Art religieux

 «Il n'y a, à proprement parler, d'art religieux que si la religion se confond absolument avec la vie or, elle est, tout au plus, pour la plupart d'entre nous, un beau risque à courir, une aventure, que nous situons sagement à part, en marge de notre vie, au même titre que bien d'autres besoins d'aventure. Il est curieux de remarquer que ce sont des artistes non pratiquants (je fais exception pour Rouault, le plus grand, et pour quelques autres) qui ont, actuellement, quelque chance de donner une grandeur nouvelle à l'art religieux. Ceux-là, pour qui tout art est religieux, trouveront peut-être, dans leur amour des choses de la terre, l'équivalent d'un sujet et d'une émotion qui les dépassait. Qu'importe alors s'ils ne sont pas religieux d'abord ; une profonde émotion humaine rejoint l'attitude du croyant, et j'ai confiance en la force de pénétration de telle petite « Nativité» de Goerg, liquide, précieuse et dure comme un diamant, si païenne soit-elle. Cette humanité les préserve de certains attendrissements, de certains enthousiasmes gratuits, qui tendent à faire de Dieu une abstraction sans attaches terrestre:

Chez Fra Angelico, (ici, Le baiser de Judas) il y a ce sens de la terre, et vous reconnaissez à la courbe d'un nez, à la structure précise d'une hanche, à l'attache émouvante d'un poignet, que cette chair transparente et pure comme le regard même du peintre, et ces robes couleur de ciel, recouvrent des squelettes humains. Et c'est ce contrôle même de la vie, cette présence réelle, qui les préservera aussi d'un réalisme factice, fabriqué, dont j'ai dit ici, à propos de l'exposition Marek Swarc qu'il me semblait manquer son but, qui était sa seule excuse émouvoir le plus grand nombre. Dieu n'est pas plus proche de nous sous les traits d'un curé de campagne ; la souffrance du Christ ne nous émeut pas plus si elle nous est expliquée.1

Et d'autre part, cette habitude quotidienne du merveilleux, du divin, que procure aux artistes leur contact profond avec les choses humaines, leur facilitera une transposition sans effort, une fusion directe de ces deux plans, l'humain et le divin, sans que l'un quelconque des deux vienne se surajouter artificiellement à l'autre voilà l'essentie :et par où nous pourrons tâcher, si nous savons rester modestes, de retrouver l'attitude spirituelle des hommes du Moyen-Age.
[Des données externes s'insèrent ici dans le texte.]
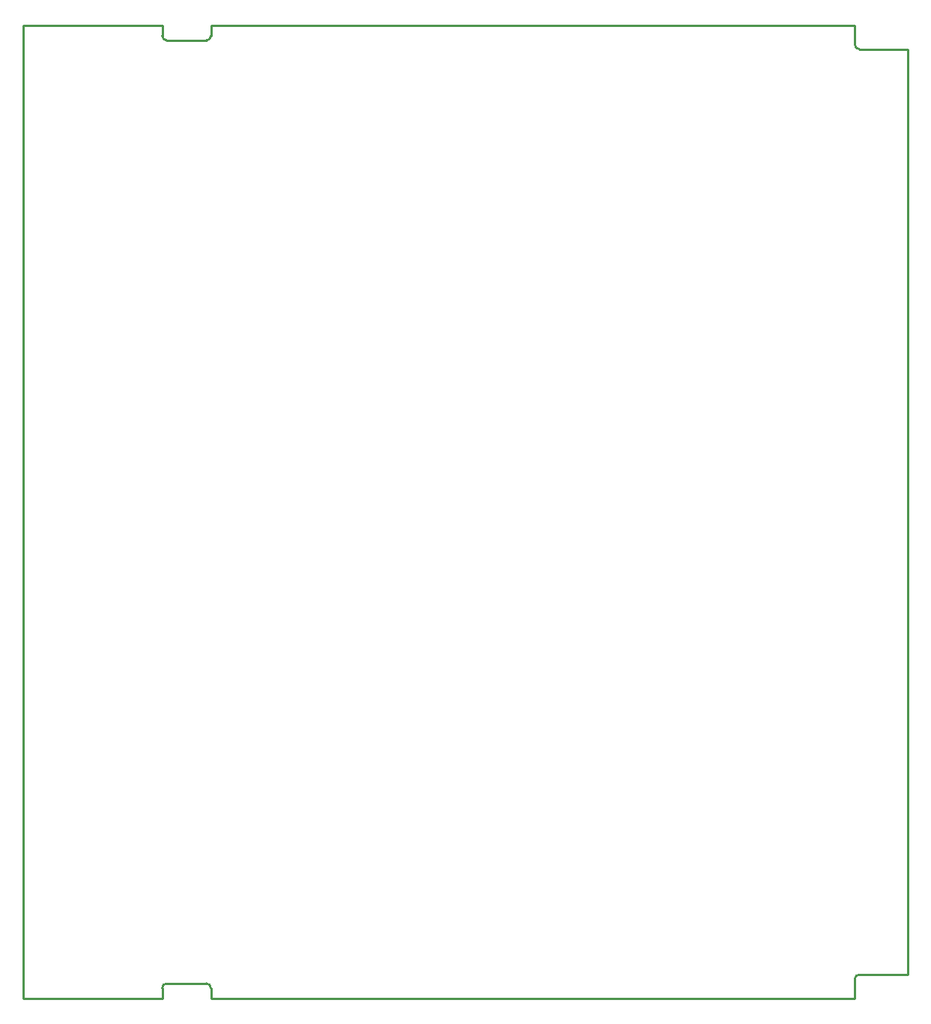
<source format=gbr>
G04*
G04 #@! TF.GenerationSoftware,Altium Limited,Altium Designer,24.2.2 (26)*
G04*
G04 Layer_Color=16711935*
%FSLAX44Y44*%
%MOMM*%
G71*
G04*
G04 #@! TF.SameCoordinates,D1F85D35-12B9-47B7-842E-F7ABDB1EEA32*
G04*
G04*
G04 #@! TF.FilePolarity,Positive*
G04*
G01*
G75*
%ADD10C,0.2540*%
D10*
X212000Y12000D02*
G03*
X207000Y17000I-5000J0D01*
G01*
X162000D02*
G03*
X157000Y12000I0J-5000D01*
G01*
Y1088000D02*
G03*
X162000Y1083000I5000J0D01*
G01*
X207000D02*
G03*
X212000Y1088000I0J5000D01*
G01*
X940000Y1078000D02*
G03*
X945000Y1073000I5000J0D01*
G01*
Y27000D02*
G03*
X940000Y22000I0J-5000D01*
G01*
X0Y0D02*
X157000D01*
X212000D02*
Y12000D01*
X157000Y0D02*
Y12000D01*
X162000Y17000D02*
X207000D01*
X0Y0D02*
Y1100000D01*
X157000D01*
Y1088000D02*
Y1100000D01*
X162000Y1083000D02*
X207000D01*
X212000Y1088000D02*
Y1100000D01*
X940000D01*
Y1078000D02*
Y1100000D01*
X945000Y1073000D02*
X1000000D01*
Y27000D02*
Y1073000D01*
X945000Y27000D02*
X1000000Y27000D01*
X940000Y0D02*
Y22000D01*
X212000Y0D02*
X940000D01*
M02*

</source>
Cet accord profond du spirituel et du concret sur le double plan de l'art et de la religion, je le trouve tout entier exprimé dans une petite toile de Gromaire exposée à l'hôtel de Rohan : la ligne basse d'un village couleur de terre, plein de nuit ; au-dessus la Vierge s'élève, dans un grand ciel blanc d'hiver. »

Jean BAZAINE.

Ci-contre: Jean Bazaine, Vitrail de St-Séverin





1. On m'objectera certains calvaires de l'école allemande:mais ce qui nous émeut alors, ce n'est pas tant, il me semble,la représentation de la souffrance. que le lyrisme douloureux qui s'en dégage, et l'émotion diffuse,l'exaltation de l'artiste lui-même. Cette souffrance,nous devons, une bonne fois pour toutes, l'accepter comme un tout non mesurable : à l'artiste de se débrouiller pour que son coeur soit assez haut placé. Et puis enfin, combien la Crucifixion de Fra Angelico nous étreint plus profondément,et par le meilleur de nous-mêmes.